▶ **EXERCISE DATA**:
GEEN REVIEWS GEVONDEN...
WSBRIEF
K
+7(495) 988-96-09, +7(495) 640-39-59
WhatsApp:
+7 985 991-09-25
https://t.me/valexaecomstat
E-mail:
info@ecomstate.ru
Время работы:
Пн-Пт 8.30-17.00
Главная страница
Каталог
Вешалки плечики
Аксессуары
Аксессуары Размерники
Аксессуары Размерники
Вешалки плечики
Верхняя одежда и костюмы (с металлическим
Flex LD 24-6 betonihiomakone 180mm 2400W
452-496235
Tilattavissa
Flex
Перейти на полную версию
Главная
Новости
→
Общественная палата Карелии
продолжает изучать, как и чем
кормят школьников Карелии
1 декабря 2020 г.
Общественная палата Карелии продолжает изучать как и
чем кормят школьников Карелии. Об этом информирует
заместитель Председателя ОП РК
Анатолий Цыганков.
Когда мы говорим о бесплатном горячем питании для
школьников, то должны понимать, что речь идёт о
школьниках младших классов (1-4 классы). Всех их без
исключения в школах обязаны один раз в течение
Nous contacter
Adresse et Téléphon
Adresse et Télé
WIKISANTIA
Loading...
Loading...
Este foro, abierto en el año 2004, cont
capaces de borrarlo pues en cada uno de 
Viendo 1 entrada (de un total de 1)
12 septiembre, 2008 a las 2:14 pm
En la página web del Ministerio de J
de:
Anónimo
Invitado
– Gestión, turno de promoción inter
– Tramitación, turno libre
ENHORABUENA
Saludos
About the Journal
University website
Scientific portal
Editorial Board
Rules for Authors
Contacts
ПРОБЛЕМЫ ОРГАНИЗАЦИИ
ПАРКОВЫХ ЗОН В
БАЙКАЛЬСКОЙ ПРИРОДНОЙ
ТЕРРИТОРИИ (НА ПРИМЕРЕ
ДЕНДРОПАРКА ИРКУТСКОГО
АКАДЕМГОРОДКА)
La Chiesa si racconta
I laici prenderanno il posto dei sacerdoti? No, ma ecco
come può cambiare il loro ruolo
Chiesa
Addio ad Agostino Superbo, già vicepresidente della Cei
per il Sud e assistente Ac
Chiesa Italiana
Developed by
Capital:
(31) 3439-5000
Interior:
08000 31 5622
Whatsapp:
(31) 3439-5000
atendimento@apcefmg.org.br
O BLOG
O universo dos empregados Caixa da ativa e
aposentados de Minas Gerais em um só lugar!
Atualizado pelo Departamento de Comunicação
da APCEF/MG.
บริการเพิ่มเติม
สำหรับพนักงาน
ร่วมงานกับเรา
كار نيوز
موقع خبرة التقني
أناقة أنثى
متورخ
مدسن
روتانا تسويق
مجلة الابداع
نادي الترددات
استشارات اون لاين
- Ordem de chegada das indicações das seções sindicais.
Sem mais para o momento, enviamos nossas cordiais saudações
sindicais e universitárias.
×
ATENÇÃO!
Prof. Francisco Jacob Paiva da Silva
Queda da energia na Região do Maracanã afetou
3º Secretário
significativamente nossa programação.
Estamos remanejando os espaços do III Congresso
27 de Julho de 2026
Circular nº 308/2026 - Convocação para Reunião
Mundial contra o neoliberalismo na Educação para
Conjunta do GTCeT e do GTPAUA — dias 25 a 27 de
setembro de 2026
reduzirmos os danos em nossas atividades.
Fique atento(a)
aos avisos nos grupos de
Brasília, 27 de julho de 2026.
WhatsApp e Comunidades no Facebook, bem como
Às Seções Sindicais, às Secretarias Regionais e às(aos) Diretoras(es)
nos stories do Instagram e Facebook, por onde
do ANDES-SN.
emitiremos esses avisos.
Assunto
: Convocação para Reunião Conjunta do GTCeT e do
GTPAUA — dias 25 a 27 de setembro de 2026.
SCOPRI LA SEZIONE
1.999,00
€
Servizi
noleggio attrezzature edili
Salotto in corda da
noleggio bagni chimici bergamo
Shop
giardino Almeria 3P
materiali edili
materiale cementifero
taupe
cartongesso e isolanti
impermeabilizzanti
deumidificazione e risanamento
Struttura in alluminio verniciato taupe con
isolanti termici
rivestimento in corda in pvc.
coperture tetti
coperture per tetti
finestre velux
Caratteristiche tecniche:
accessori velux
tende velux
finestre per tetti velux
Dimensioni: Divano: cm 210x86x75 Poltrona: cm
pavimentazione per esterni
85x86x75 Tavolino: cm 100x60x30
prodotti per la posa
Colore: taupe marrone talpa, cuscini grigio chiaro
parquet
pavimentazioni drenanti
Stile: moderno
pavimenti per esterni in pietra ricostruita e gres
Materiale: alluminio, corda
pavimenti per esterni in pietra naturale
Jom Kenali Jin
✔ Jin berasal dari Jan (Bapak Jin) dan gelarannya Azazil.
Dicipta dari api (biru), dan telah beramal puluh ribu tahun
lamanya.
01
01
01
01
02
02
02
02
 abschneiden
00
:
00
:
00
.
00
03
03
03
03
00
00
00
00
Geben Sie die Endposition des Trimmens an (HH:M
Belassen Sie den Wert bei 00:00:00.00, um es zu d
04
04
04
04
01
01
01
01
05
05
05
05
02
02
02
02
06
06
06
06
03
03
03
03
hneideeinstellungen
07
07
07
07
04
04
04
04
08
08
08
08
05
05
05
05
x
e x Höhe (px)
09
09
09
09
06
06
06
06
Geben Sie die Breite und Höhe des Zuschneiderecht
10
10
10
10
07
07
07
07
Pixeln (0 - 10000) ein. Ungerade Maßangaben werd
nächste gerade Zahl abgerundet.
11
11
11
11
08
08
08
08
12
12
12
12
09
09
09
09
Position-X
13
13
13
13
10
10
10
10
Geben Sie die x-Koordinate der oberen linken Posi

▶ **WHAT TO PRODUCE**: From the records above, retype only the lines starting at the line that contains "Às Seções Sindicais, às" and ending at the line that contains "prodotti per la posa", both included.

▶ **RESPONSE AREA**:
Às Seções Sindicais, às Secretarias Regionais e às(aos) Diretoras(es)
nos stories do Instagram e Facebook, por onde
do ANDES-SN.
emitiremos esses avisos.
Assunto
: Convocação para Reunião Conjunta do GTCeT e do
GTPAUA — dias 25 a 27 de setembro de 2026.
SCOPRI LA SEZIONE
1.999,00
€
Servizi
noleggio attrezzature edili
Salotto in corda da
noleggio bagni chimici bergamo
Shop
giardino Almeria 3P
materiali edili
materiale cementifero
taupe
cartongesso e isolanti
impermeabilizzanti
deumidificazione e risanamento
Struttura in alluminio verniciato taupe con
isolanti termici
rivestimento in corda in pvc.
coperture tetti
coperture per tetti
finestre velux
Caratteristiche tecniche:
accessori velux
tende velux
finestre per tetti velux
Dimensioni: Divano: cm 210x86x75 Poltrona: cm
pavimentazione per esterni
85x86x75 Tavolino: cm 100x60x30
prodotti per la posa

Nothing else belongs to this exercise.